Periodic Reporting for period 5 - MPM (Modern Pattern Matching)
Okres sprawozdawczy: 2024-01-01 do 2025-08-31
This research is vital for society because the underlying technologies for digital security, real-time healthcare, and global communications rely on efficient string processing. For instance, Network Intrusion Detection Systems (NIDS) must identify malicious signatures in high-speed data streams to prevent cyberattacks, and genomic researchers require tools to analyze DNA sequences in real-time as they emerge from sequencing hardware.
The overall objectives were to modernize the field of stringology by integrating advanced techniques such as sparse recovery and sketching—tools typically used in signal processing—to solve long-standing challenges in approximate pattern matching and dictionary searching. By the conclusion of the project, we successfully established a new library of algorithms that operate with poly-logarithmic space, providing the first such solutions for measuring Hamming and Edit distances in data streams. These results provide the theoretical foundation for next-generation systems capable of processing global-scale data in real-time.

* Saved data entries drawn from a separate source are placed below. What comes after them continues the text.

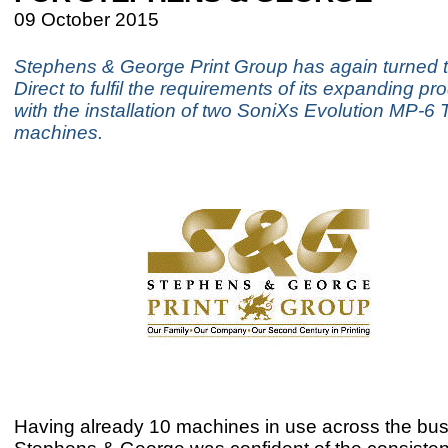
09 October 2015
Stephens & George Print Group has again turned
Direct to fulfil the requirements of its expanding pro
with the installation of two SoniXs Evolution MP-6 
machines.
Having already 10 machines in use across the bus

Furthermore, the project established a wide range of conditional lower bounds that define the computational limits of the field. These include proving the optimality of dynamic LZ77 factorization under the Strong Exponential Time Hypothesis (SETH), showing that update times cannot be improved beyond O(n^2/3). We established hardness results for online dictionary matching with one gap based on the 3SUM conjecture and explored the complexity of set disjointness and intersection with bounded universes. We also provided a breakthrough disproof of the Strong 3SUM-INDEXING Conjecture and established optimal time-space tradeoffs for Color Distance Oracles (CDO) and the "snippets" problem under the APSP hypothesis.
The research also yielded significant results for the biological community, including "GreedyMini," a novel method for generating low-density DNA minimizers , and "FiSSC" (Finding Smallest Sequence Covers), which addresses RNA editing by covering sets of degenerate reads.
Our dissemination efforts included a "Holiday School" and a program on the "Theory of Data Science and Deep Learning". We hosted prominent visitors, including Tatiana A. Starikovskaya, Edo Liberty, Przemek Uznański, Konstantin Makarychev, Jelani Nelson, Tal Wagner, David Woodruff, Omri Weinstein, Jeremy Fineman, David Harris, and Cliff Stein. Results were presented at top-tier conferences such as STOC, FOCS, and SODA.
Beyond creating new algorithms, the project established a robust framework for "conditional lower bounds." This allowed us to map the complexity landscape of string problems, providing mathematical evidence for why certain tasks have inherent performance barriers. We successfully disproved existing conjectures and provided the first optimal tradeoffs for structural problems like the snippets problem.
The expected long-term impact of this project is a paradigm shift in handling high-velocity data. The tools developed for streaming edit distance, DNA minimizers, and sequence covers are now being integrated into biological sequence analysis and network security protocols. The legacy of MPM is a modernized toolkit that allows scientists and engineers to perform sophisticated pattern recognition on data scales that were previously considered impossible to process in real-time.